### The task
A verbatim copy of all the data is required; the pictures should not appear in it.

### Entries shown

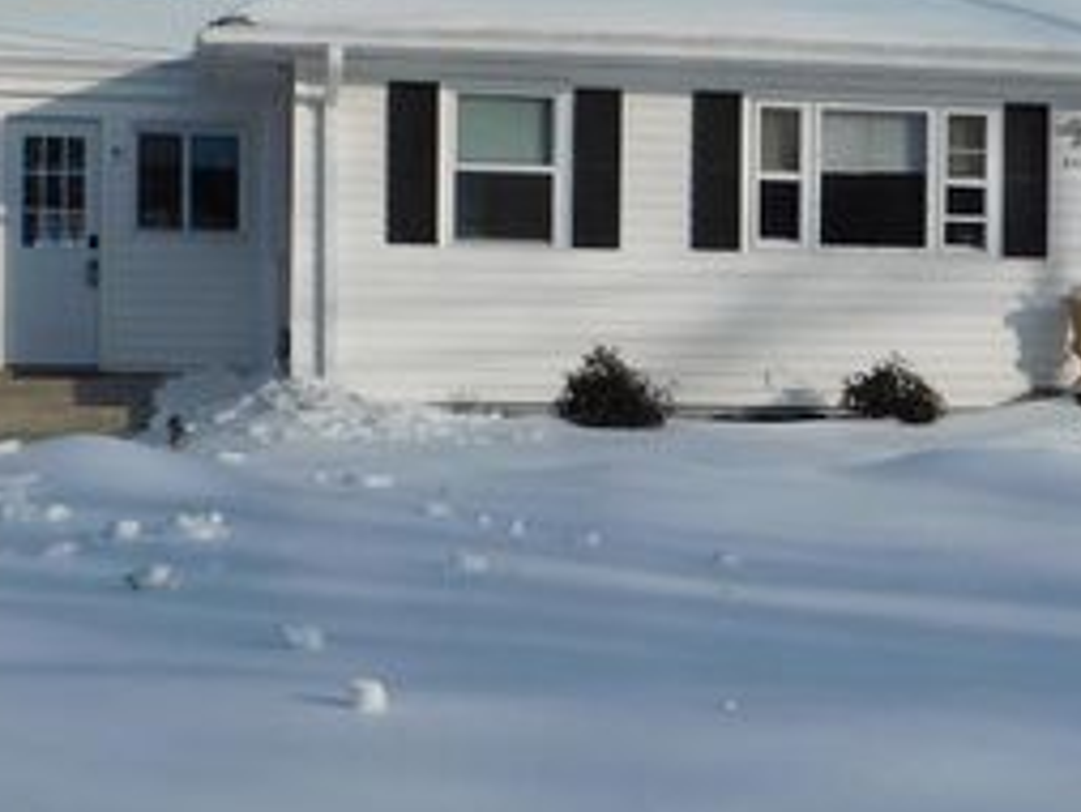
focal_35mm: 89
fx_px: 2781
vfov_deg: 16.6
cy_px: 365
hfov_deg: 21.8
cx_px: 825
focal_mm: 8
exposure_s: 1/500
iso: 125
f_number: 7.4
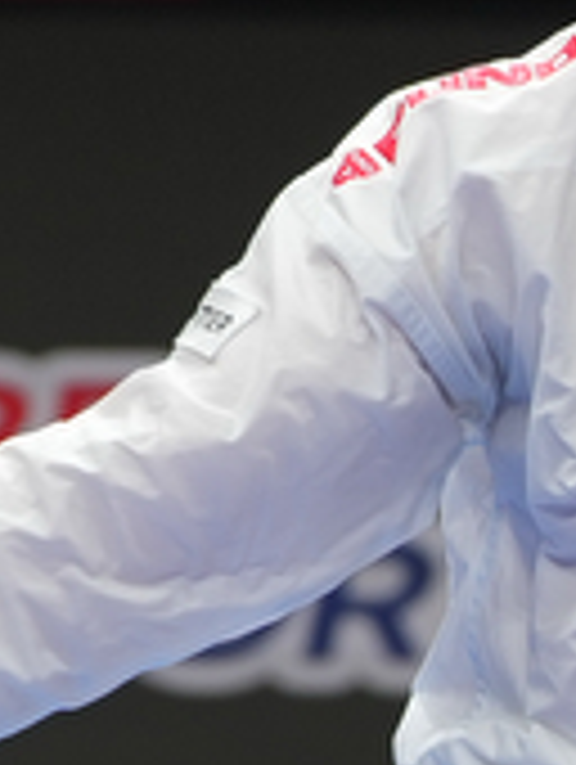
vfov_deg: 2.0
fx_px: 21578
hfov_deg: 1.5
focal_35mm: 975
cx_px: 126
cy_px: 94
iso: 250
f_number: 2.8
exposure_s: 1/500
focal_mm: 108
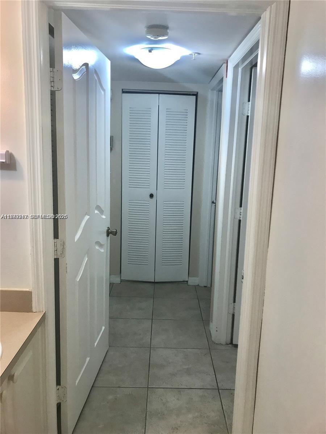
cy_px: 217
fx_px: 352
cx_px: 163
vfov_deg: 63.4
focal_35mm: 28
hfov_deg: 49.7
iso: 25
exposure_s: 1/40
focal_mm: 3.99
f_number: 1.8
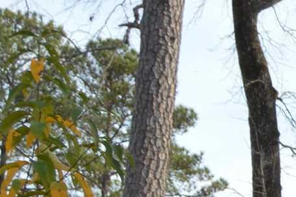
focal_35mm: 242
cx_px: 913
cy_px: 527
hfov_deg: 7.4
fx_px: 1988
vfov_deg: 5.4
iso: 100
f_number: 6.3
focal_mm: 24
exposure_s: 1/160
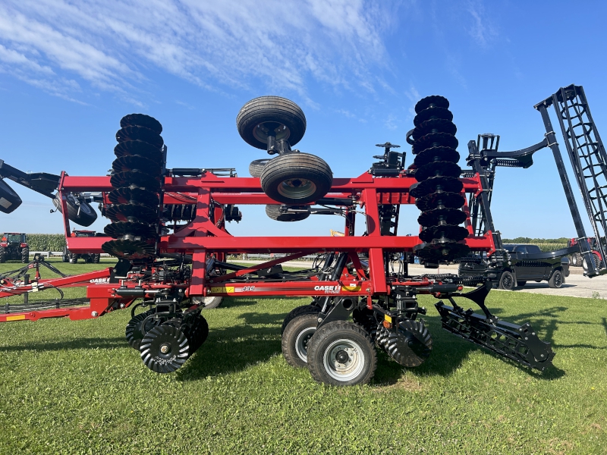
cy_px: 228
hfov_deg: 67.3
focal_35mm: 26
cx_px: 304
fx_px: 456
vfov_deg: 53.1
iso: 50
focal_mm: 5.7
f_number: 1.5
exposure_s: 1/2571
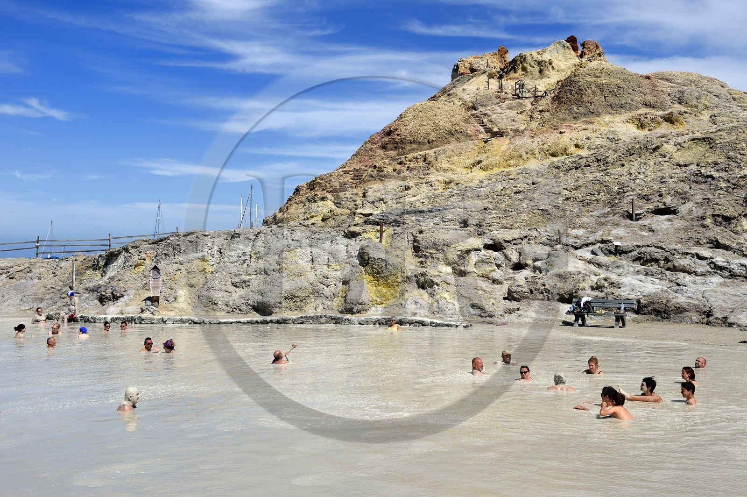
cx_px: 374
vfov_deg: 28.0
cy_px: 248
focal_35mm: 48
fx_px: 995
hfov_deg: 41.1
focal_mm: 48
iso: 200
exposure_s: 1/400
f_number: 13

### Exercise response
focal_35mm: 89
fx_px: 2781
vfov_deg: 16.6
cy_px: 365
hfov_deg: 21.8
cx_px: 825
focal_mm: 8
exposure_s: 1/500
iso: 125
f_number: 7.4
vfov_deg: 2.0
fx_px: 21578
hfov_deg: 1.5
focal_35mm: 975
cx_px: 126
cy_px: 94
iso: 250
f_number: 2.8
exposure_s: 1/500
focal_mm: 108
cy_px: 217
fx_px: 352
cx_px: 163
vfov_deg: 63.4
focal_35mm: 28
hfov_deg: 49.7
iso: 25
exposure_s: 1/40
focal_mm: 3.99
f_number: 1.8
focal_35mm: 242
cx_px: 913
cy_px: 527
hfov_deg: 7.4
fx_px: 1988
vfov_deg: 5.4
iso: 100
f_number: 6.3
focal_mm: 24
exposure_s: 1/160
cy_px: 228
hfov_deg: 67.3
focal_35mm: 26
cx_px: 304
fx_px: 456
vfov_deg: 53.1
iso: 50
focal_mm: 5.7
f_number: 1.5
exposure_s: 1/2571
cx_px: 374
vfov_deg: 28.0
cy_px: 248
focal_35mm: 48
fx_px: 995
hfov_deg: 41.1
focal_mm: 48
iso: 200
exposure_s: 1/400
f_number: 13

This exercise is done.